**Required work:** Nothing outside the lines below from the one containing "for i in (0..n" through the one containing "chessboard, a knight" is to be printed; print those exactly, ends included, and drop the pictures.

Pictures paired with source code
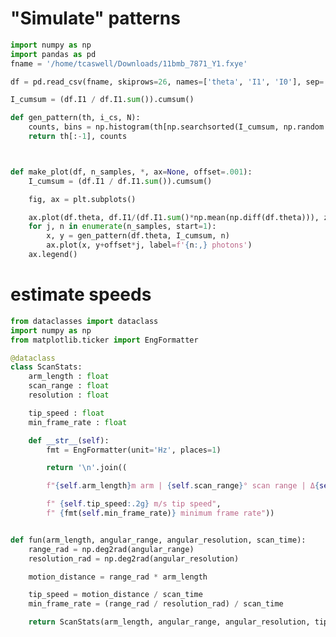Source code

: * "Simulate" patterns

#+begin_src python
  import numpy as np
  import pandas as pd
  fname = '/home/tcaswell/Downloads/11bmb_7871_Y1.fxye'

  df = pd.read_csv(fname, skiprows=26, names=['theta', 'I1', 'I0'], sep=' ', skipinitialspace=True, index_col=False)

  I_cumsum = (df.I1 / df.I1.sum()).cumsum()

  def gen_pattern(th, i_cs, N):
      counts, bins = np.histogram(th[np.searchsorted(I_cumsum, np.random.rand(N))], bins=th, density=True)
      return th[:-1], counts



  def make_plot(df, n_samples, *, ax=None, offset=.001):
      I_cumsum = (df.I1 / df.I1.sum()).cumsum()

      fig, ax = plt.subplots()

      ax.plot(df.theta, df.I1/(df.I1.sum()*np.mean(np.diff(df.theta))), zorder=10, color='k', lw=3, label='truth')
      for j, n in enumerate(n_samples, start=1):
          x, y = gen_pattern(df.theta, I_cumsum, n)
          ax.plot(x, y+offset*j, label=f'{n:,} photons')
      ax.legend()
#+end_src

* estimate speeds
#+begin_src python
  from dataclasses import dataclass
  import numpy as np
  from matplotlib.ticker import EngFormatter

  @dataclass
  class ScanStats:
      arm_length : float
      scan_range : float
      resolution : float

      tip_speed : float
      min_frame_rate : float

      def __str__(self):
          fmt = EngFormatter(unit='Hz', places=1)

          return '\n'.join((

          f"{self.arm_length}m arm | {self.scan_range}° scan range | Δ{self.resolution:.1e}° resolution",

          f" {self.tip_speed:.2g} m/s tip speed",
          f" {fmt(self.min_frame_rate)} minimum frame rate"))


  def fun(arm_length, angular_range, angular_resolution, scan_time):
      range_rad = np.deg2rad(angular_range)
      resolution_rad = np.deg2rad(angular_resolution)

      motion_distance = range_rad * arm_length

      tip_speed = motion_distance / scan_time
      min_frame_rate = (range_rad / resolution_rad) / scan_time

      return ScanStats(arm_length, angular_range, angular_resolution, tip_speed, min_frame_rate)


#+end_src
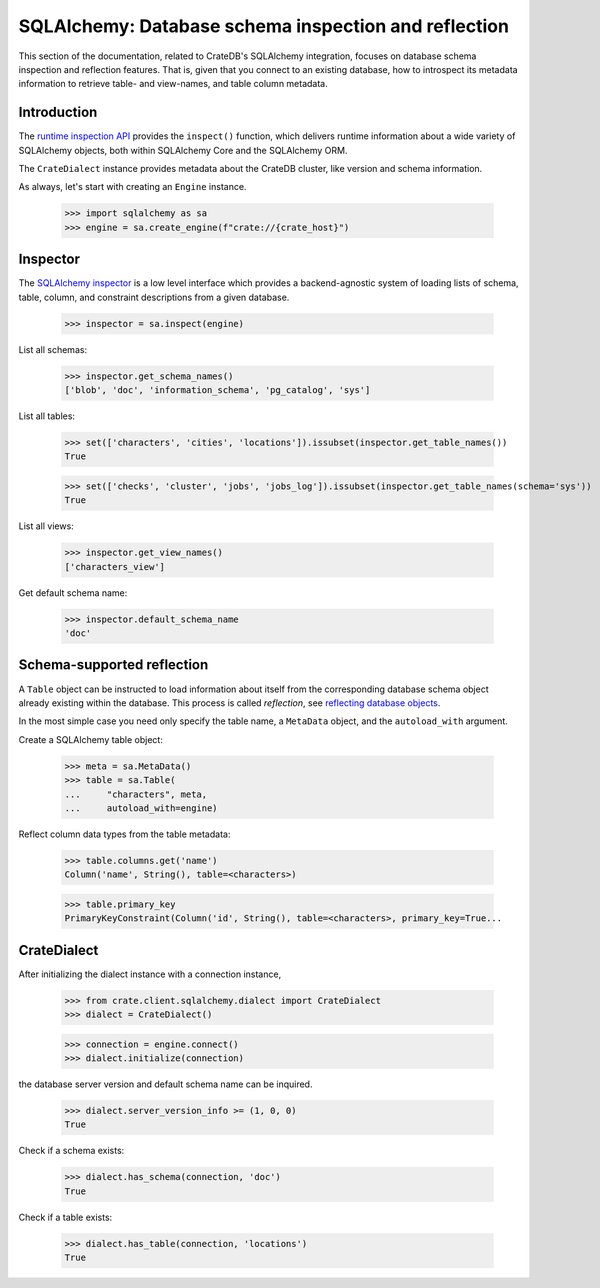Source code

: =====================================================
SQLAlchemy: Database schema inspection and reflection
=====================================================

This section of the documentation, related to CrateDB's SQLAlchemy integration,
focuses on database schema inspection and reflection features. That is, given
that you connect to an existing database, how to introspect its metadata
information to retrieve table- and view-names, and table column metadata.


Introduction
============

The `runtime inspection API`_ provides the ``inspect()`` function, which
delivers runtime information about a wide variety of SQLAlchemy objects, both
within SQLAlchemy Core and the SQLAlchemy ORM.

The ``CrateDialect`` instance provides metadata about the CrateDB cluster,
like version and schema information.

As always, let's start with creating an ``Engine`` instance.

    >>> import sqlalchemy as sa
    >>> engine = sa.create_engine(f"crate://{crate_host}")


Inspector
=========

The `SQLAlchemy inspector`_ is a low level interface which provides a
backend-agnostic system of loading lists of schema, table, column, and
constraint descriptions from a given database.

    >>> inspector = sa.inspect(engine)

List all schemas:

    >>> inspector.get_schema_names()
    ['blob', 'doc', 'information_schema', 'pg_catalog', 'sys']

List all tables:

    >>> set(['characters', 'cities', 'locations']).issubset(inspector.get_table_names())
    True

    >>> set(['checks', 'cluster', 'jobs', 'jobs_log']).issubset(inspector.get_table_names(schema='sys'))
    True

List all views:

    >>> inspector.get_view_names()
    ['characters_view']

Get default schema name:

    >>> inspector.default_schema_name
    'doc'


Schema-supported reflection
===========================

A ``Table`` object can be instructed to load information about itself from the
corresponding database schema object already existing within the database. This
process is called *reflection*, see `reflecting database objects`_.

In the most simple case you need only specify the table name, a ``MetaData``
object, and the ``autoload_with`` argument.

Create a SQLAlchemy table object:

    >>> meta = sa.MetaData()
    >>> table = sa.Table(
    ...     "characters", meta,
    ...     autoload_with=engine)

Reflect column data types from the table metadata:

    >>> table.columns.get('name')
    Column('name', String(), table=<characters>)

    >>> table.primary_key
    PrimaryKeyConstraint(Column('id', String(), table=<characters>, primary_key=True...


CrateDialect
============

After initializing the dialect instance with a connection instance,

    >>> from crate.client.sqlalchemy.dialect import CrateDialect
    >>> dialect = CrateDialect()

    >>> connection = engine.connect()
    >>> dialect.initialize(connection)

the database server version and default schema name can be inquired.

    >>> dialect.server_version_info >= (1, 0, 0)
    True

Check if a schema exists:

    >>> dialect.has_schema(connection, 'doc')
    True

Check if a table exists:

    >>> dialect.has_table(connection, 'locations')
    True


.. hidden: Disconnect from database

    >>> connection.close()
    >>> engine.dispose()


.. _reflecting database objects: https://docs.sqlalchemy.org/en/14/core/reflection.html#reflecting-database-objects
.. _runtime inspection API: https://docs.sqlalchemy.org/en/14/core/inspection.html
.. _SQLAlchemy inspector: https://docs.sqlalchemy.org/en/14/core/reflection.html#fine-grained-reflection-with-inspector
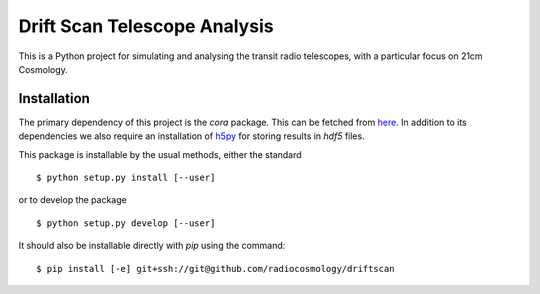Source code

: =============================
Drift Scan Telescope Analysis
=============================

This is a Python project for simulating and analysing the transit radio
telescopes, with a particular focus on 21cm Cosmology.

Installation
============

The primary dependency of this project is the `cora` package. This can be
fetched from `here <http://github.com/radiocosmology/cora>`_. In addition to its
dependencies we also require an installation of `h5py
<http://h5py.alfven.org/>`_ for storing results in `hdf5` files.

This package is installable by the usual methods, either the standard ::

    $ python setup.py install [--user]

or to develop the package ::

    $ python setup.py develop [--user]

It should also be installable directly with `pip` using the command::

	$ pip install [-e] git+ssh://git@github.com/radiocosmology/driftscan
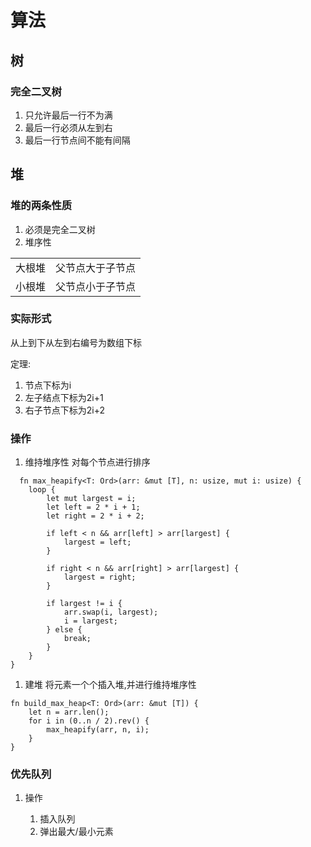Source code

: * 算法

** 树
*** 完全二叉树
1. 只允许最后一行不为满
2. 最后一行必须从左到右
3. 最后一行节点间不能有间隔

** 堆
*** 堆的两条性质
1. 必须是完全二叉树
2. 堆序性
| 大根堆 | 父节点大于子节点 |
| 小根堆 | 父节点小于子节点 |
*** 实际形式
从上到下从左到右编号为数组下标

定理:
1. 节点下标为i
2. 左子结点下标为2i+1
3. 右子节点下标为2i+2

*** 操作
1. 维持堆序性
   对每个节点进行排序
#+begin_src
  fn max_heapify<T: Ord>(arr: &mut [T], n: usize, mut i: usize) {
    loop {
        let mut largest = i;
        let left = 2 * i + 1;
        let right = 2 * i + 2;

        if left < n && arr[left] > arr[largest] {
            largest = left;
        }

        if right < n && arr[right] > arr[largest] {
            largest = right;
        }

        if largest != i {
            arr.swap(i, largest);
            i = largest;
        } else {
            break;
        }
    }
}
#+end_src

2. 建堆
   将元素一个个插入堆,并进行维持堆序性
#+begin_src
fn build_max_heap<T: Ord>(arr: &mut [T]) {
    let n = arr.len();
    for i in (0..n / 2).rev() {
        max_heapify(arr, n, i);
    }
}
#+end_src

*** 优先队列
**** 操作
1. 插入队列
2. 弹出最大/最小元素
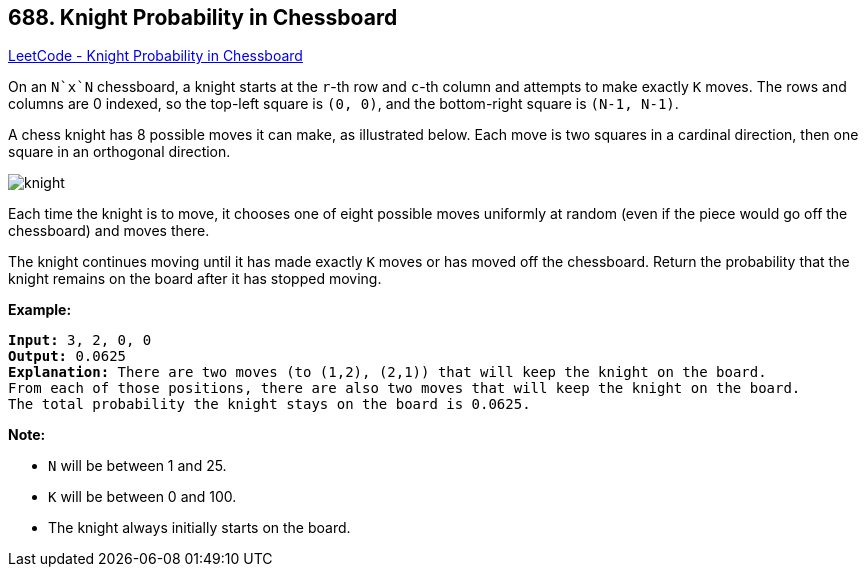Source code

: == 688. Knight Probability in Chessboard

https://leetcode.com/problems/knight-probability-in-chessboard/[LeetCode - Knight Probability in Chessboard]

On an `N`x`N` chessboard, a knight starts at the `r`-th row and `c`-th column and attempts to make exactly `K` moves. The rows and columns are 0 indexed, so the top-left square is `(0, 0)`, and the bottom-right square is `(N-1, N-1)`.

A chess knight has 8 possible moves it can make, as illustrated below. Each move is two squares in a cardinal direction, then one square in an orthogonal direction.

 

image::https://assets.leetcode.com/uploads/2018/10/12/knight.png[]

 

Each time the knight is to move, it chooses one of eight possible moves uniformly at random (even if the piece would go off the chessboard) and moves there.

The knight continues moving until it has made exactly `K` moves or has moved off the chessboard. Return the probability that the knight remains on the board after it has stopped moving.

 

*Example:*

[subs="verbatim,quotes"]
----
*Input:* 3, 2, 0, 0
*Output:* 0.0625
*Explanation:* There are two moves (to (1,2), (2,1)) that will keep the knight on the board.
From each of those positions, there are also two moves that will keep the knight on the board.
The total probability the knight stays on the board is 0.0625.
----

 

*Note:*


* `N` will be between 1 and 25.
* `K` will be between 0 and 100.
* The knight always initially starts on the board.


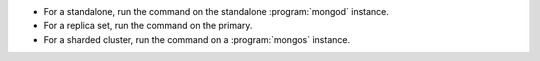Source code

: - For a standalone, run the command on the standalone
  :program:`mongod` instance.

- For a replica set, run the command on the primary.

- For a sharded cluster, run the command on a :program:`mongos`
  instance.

**Output for this exercise:**
    for i in (0..n / 2).rev() {
        max_heapify(arr, n, i);
    }
}
#+end_src

*** 优先队列
**** 操作
1. 插入队列
2. 弹出最大/最小元素
Source code

: == 688. Knight Probability in Chessboard

https://leetcode.com/problems/knight-probability-in-chessboard/[LeetCode - Knight Probability in Chessboard]

On an `N`x`N` chessboard, a knight starts at the `r`-th row and `c`-th column and attempts to make exactly `K` moves. The rows and columns are 0 indexed, so the top-left square is `(0, 0)`, and the bottom-right square is `(N-1, N-1)`.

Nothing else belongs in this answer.